Coaches provide clients with the tools to confidently face difficult situations, push past emotional barriers and view life with a fresh and hopeful perspective.
How can coaching help me?
So how can a coach help? A coach is someone who aims to help and empower others to make, meet and exceed personal and professional goals. This could include:
- excelling in the workplace;
- becoming happy and fulfilled at home;
- exploring who you are;
- and achieving ambitions.
A well-trained, professional coach will focus on clients’ strengths, values, and goals to help them realise their full potential. You are responsible for your own goals, but, if required, your coach can give you a gentle kick in the butt.
Through coaching, people learn skills to overcome their hurdles. It builds confidence, knowing that you have the capacity to learn new things about yourself that you can then apply in the real world to get you to where you want to be.
Why coaching is so beneficial for disabled people
Today, coaching is mostly used by executives and organisations to get employees to the next level, or by individuals who can afford to pay for a coach themselves. It is also used by athletes (and many Paralympians), to help them reach their potential. Sports coaching is, in fact, where coaching originated from.
However, it appears to me that our society could be much improved if certain groups of people, such as disabled people, had access to coaching. Life is more challenging with a disability, and you will have survived, and hopefully thrived, many times every day.
Coaching helps you draw on previous successes to help remind you that you have resilience and grit to get your desired outcome.
This can all lead to a refreshed perspective. Even the most hardened disabled person, who is a high achiever, can benefit from all that coaching has to offer.
Also, with many disabled people wanting to work but struggling to find a suitable position, coaching could help to provide the solution. Not only can it help boost confidence, but by discussing and revealing potential options that had not been considered, you may be able to find the career that’s right for you.
It is easy to get used to hearing what you can’t do, and there is a wealth of can-dos that coaching would bring to the forefront.
I also believe that teaching coaching skills in schools, so that students can coach themselves, would allow people to identify strategies for success earlier and give them practical tools that could be called upon time and time again.
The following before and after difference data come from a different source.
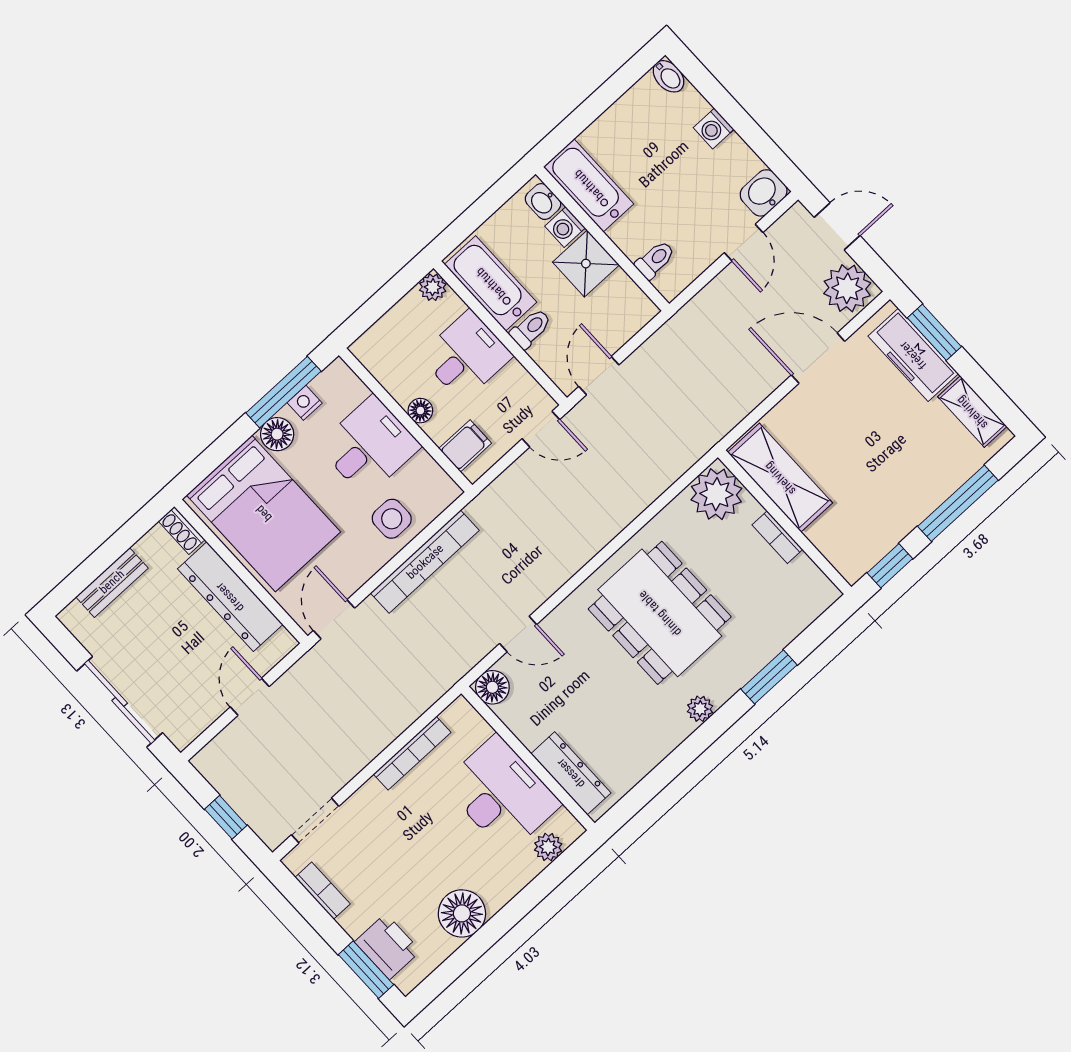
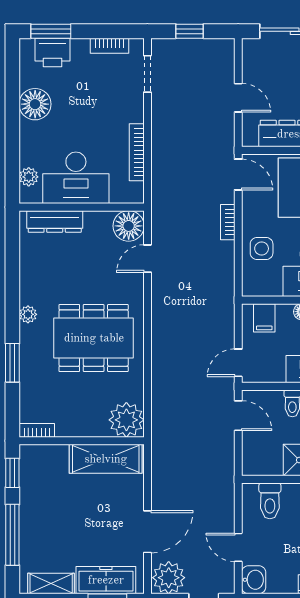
toilet: (655, 260) -> (270, 501), width x1.37, depth x1.39
bookcase: (777, 537) -> (37, 430), moved
bookcase: (425, 562) -> (228, 222), width x0.43, depth x0.76
floor lamp: (492, 687) -> (129, 226), width x1.38, depth x1.38

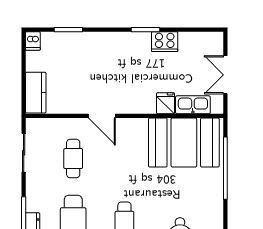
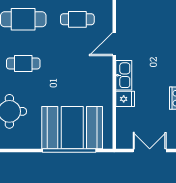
kitchen sink: (193, 105) -> (124, 75), moved
booth: (184, 142) -> (72, 128), moved, turned 90

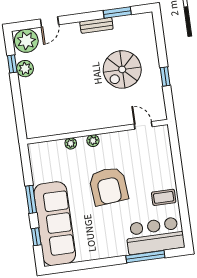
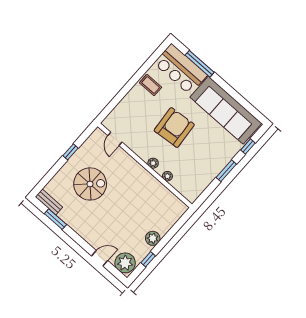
bench: (96, 25) -> (49, 202), moved
plant: (25, 69) -> (153, 238), moved
sofa: (55, 224) -> (226, 110), moved, turned -90

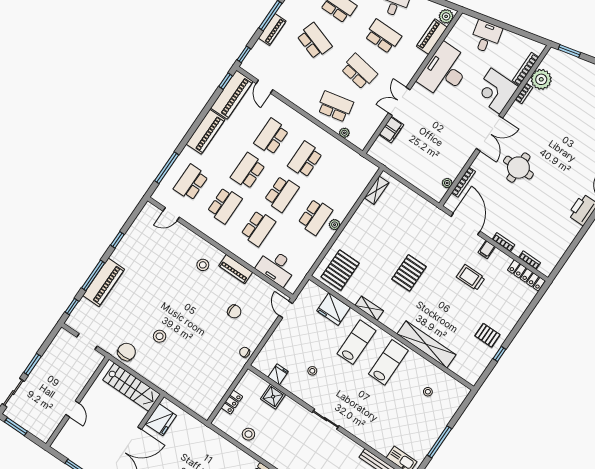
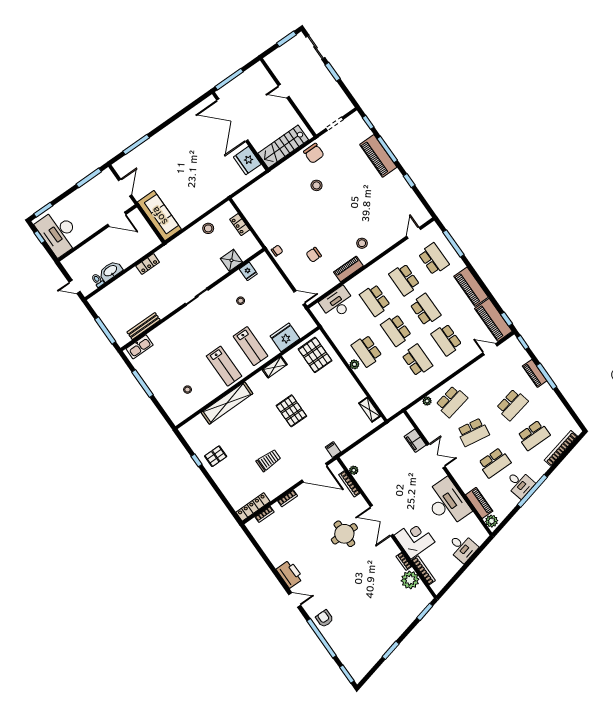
school desk: (314, 41) -> (512, 405), turned -30
school desk: (271, 137) -> (446, 340), turned 180
filing cabinet: (487, 250) -> (333, 450), moved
This would lead to lifelong personal growth and a greater understanding of themselves.
Coaching should not be considered as a process for low performers, it is of benefit to everyone.
Coaching is also an excellent career choice for a disabled person, as we often use tough personal experiences and turn them into strengths. It means we have great empathy and valuable and unique insights.
Coaching can also give you the flexibility of working from home, depending on your client base. You will be seen as a peer to the non-disabled people that you work with, and through your career choice, increase awareness and normalise disability in the workplace.
Changing lives with coaching
I want to see coaching used to transform the lives of many more people.
If we could unlock the potential in the communities in which we live, the offices where we work and within our friends and families, many people would feel more aware, satisfied, confident, valuable, skilled and motivated to achieve their real professional and personal ambitions.
People who seek a coach are often surprised by their unrealised talent and potential. The value of coaching lies in the dialogue leading to real learning, and the ability to maintain the changes sought.
I truly believe that with more disabled people receiving coaching, and with employers being educated in the massive untapped potential of disabled staff, that inclusion in the workforce and beyond would have a significant and positive impact on the perceptions of the disabled community.
Until coaching is more recognised, I will continue to champion coaching for disabled people. I will remind organisations to open up coaching to all employees (and not just executives), encourage organisations to utilise untapped disabled talent, and I will lead by example as a business owner, coach and disabled person.